When I run it with ENABLE_PREFETCH disabled, this is the output:
bytes = 4294967296
Starting Data Transpose... Done
Time: 0.822 seconds
Press any key to continue . . .
So there's a 13% speedup from prefetching.
EDIT:
Here's some more results:
Operating System: Windows 7 Professional/Ultimate
Compiler: Visual Studio 2010 SP1
Compile Mode: x64 Release
Intel Core i7 860 # 2.8 GHz, 8 GB DDR3 # 1333 MHz
Prefetch : 0.868
No Prefetch: 0.960
Intel Core i7 920 # 3.5 GHz, 12 GB DDR3 # 1333 MHz
Prefetch : 0.725
No Prefetch: 0.822
Intel Core i7 2600K # 4.6 GHz, 16 GB DDR3 # 1333 MHz
Prefetch : 0.718
No Prefetch: 0.796
2 x Intel Xeon X5482 # 3.2 GHz, 64 GB DDR2 # 800 MHz
Prefetch : 2.273
No Prefetch: 2.666
Binary search is a simple example that could benefit from explicit prefetching. The access pattern in a binary search looks pretty much random to the hardware prefetcher, so there is little chance that it will accurately predict what to fetch.
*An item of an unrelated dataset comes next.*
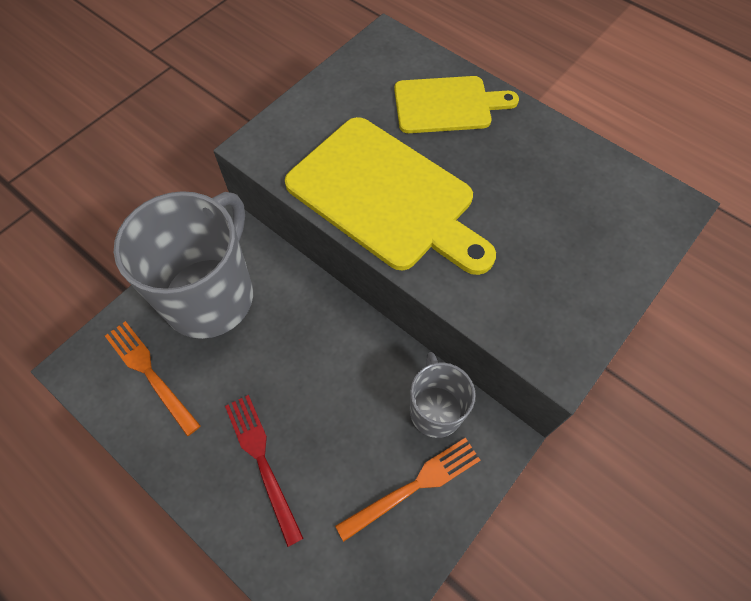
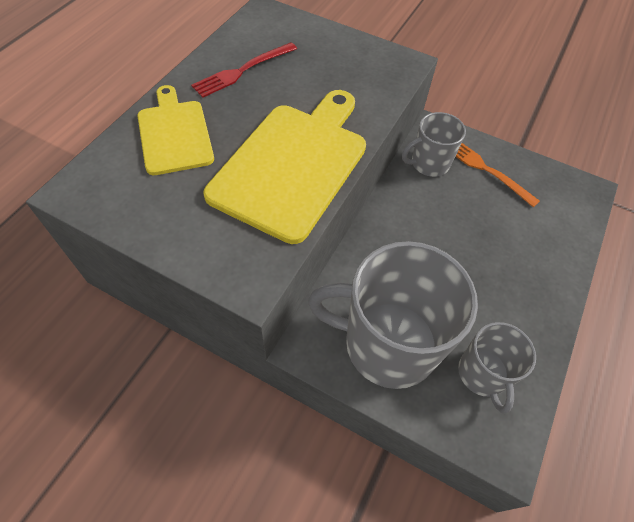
camera: 105 degrees left, 5 degrees down
(150, 373) = (483, 374): orange fork -> grey mug
(262, 461) = (513, 262): red fork -> red fork (242, 71)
In this example, I prefetch the two possible 'middle' locations of the next loop iteration in the current iteration. One of the prefetches will probably never be used, but the other will (unless this is the final iteration).
#include <time.h>
#include <stdio.h>
#include <stdlib.h>
int binarySearch(int *array, int number_of_elements, int key) {
int low = 0, high = number_of_elements-1, mid;
while(low <= high) {
mid = (low + high)/2;
#ifdef DO_PREFETCH
// low path
__builtin_prefetch (&array[(mid + 1 + high)/2], 0, 1);
// high path
__builtin_prefetch (&array[(low + mid - 1)/2], 0, 1);
#endif
if(array[mid] < key)
low = mid + 1;
else if(array[mid] == key)
return mid;
else if(array[mid] > key)
high = mid-1;
}
return -1;
}
int main() {
int SIZE = 1024*1024*512;
int *array = malloc(SIZE*sizeof(int));
for (int i=0;i<SIZE;i++){
array[i] = i;
}
int NUM_LOOKUPS = 1024*1024*8;
srand(time(NULL));
int *lookups = malloc(NUM_LOOKUPS * sizeof(int));
for (int i=0;i<NUM_LOOKUPS;i++){
lookups[i] = rand() % SIZE;
}
for (int i=0;i<NUM_LOOKUPS;i++){
int result = binarySearch(array, SIZE, lookups[i]);
}
free(array);
free(lookups);
}
When I compile and run this example with DO_PREFETCH enabled, I see a 20% reduction in runtime:
$ gcc c-binarysearch.c -DDO_PREFETCH -o with-prefetch -std=c11 -O3
$ gcc c-binarysearch.c -o no-prefetch -std=c11 -O3
$ perf stat -e L1-dcache-load-misses,L1-dcache-loads ./with-prefetch
Performance counter stats for './with-prefetch':
356,675,702 L1-dcache-load-misses # 41.39% of all L1-dcache hits
861,807,382 L1-dcache-loads
8.787467487 seconds time elapsed
$ perf stat -e L1-dcache-load-misses,L1-dcache-loads ./no-prefetch
Performance counter stats for './no-prefetch':
382,423,177 L1-dcache-load-misses # 97.36% of all L1-dcache hits
392,799,791 L1-dcache-loads
11.376439030 seconds time elapsed
Notice that we are doing twice as many L1 cache loads in the prefetch version. We're actually doing a lot more work but the memory access pattern is more friendly to the pipeline. This also shows the tradeoff. While this block of code runs faster in isolation, we have loaded a lot of junk into the caches and this may put more pressure on other parts of the application.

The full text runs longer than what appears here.